The role of police services is changing rapidly. The 1980s saw a shift towards community policing, which was contrasted with what is now called “traditional policing”. Traditional policing emphasised a rapid response to calls for service as the most effective way of dealing with criminal activity. At the time, “the solution to serious crime simply required identifying, arresting and then locking up all the bad guys”. The increasing numbers of offenders who have contact with the criminal justice system, and the resultant delays in dealing with offenders today, highlight the inadequacy of this as the primary response. Even when one offender is dealt with there is always another in the queue.

While there has been a recent move towards community policing, the global nature of many crimes today—illicit drug and people trafficking, terrorism and money laundering—makes them inappropriate to community policing and demanding of a new focus.
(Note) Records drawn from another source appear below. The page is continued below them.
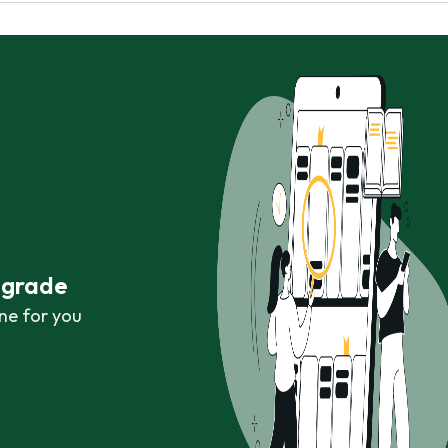
r grade
ne for you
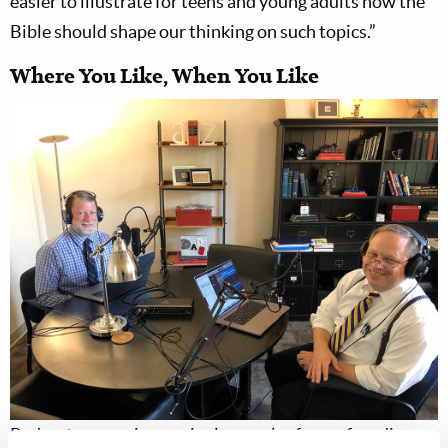
easier to illustrate for teens and young adults how the
Bible should shape our thinking on such topics.”
Where You Like, When You Like
Podcasts are an increasingly popular form of media,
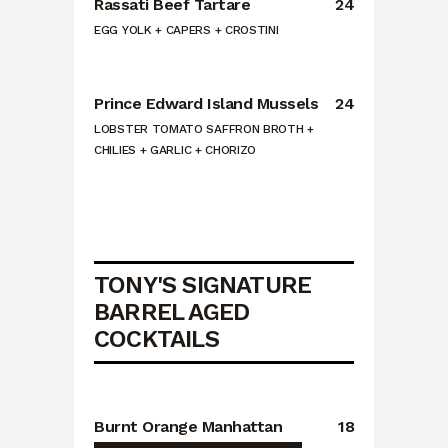
Rassati Beef Tartare
24
EGG YOLK + CAPERS + CROSTINI
Prince Edward Island Mussels
24
LOBSTER TOMATO SAFFRON BROTH +
CHILIES + GARLIC + CHORIZO
TONY'S SIGNATURE
BARREL AGED
COCKTAILS
Burnt Orange Manhattan
18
This paper highlights the increase in the use of private security services and how that overlaps with public policing and changes its role.

This paper also refers to the lack of success in community policing. Measuring success on the basis of community satisfaction may seem somewhat nebulous. It seems that, for some police, the change towards community policing was seen as a “total rejection of their life’s work”—it is not what they were hired to do. Police are “action oriented” and it would take a great cultural shift to have them accommodate the philosophy of community policing. The paper makes the important point, however, that while community policing may have fallen out of favour, a problem-solving approach continues to be part of police strategy, but with the strategy being developed through analyses carried out at headquarters.

Professor David Bayley participated recently in an Australian Institute of Criminology roundtable seminar on capacity-building in law enforcement. This paper summarises the main themes of the seminar, in essence offering nine recommendations for crime control. These recommendations will certainly form the basis for discussion as police services pursue the essential challenge of working smarter.